Today Southwest Airlines COO Michael Van De Ven went on twitter to explain the “catastrophic technological failure” that took down Southwest’s systems for most of the day yesterday, and how its customers were impacted. With no network, Southwest was unable to let passengers check in to flights, to move crews around, or to find baggage. Van De Ven said that the company has redundancies in place, but they did not kick in as expected, and about 800 of its servers were affected.
The minute I saw his tweet I had to look at the data. Here’s what I found (above). You can see right before 3:00pm EDT something that looks like a spike and an error. Then the site’s response time drops. This is weird. Shouldn’t there be something looking more like an error? At the surface it looks like their page got better!
The story becomes clearer if you follow Southwest’s tweets. At 1:54pm EDT the company tweeted that it was investigating systems issues. This appears to be in response to a spike in wait times at 1:20pm EDT. See below:
As you can see, the issue with wait times escalated quickly by 3:00pm EDT, before a drop in web page response. The drop appears to have happened because Southwest changed to their distress plan and only served its error page,. The company identified an issue and moved quickly to respond and manage client expectations.

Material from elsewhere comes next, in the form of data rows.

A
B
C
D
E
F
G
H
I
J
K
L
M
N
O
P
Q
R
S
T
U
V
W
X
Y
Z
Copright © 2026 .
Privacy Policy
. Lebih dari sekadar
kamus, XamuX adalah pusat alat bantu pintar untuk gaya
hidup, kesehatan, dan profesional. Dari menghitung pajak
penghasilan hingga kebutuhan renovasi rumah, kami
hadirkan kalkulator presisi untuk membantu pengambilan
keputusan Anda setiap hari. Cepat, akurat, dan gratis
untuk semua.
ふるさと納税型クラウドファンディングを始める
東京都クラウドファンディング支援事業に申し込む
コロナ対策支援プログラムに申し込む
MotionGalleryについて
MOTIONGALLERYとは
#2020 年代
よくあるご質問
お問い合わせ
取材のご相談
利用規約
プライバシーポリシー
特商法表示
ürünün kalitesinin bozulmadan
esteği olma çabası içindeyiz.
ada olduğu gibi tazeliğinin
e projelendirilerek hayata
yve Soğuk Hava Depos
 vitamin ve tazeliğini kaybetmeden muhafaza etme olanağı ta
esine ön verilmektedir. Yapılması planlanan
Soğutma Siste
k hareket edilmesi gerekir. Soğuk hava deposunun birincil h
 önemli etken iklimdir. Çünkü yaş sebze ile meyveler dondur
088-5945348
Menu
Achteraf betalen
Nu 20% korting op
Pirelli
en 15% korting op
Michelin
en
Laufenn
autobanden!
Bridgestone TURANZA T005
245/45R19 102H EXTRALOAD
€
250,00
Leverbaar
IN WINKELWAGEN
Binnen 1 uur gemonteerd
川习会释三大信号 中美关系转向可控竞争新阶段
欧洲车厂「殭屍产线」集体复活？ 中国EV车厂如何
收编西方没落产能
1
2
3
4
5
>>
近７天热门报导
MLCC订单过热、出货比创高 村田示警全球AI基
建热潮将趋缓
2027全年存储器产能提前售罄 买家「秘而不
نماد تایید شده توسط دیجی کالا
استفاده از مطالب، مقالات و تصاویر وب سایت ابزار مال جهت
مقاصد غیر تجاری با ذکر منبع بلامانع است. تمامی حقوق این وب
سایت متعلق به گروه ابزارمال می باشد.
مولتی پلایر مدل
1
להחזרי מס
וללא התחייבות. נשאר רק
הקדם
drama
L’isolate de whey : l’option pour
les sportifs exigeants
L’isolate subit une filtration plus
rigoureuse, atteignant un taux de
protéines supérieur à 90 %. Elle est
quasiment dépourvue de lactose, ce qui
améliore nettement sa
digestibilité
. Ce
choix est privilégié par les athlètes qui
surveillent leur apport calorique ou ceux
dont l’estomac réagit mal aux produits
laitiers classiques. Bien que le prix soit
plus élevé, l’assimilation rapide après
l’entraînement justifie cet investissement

This is a great example of how a company should respond to major interruptions of service: Detect an issue early to minimize the impact; use social media to keep your users informed; and as soon as it escalates, notify users further so they are not left in the dark.
Every company will eventually have to manage a situation like this one. Southwest may have had a difficult day yesterday, but its response to this failure is a model for others and probably minimized the issue’s negative impact on customer loyalty and the business.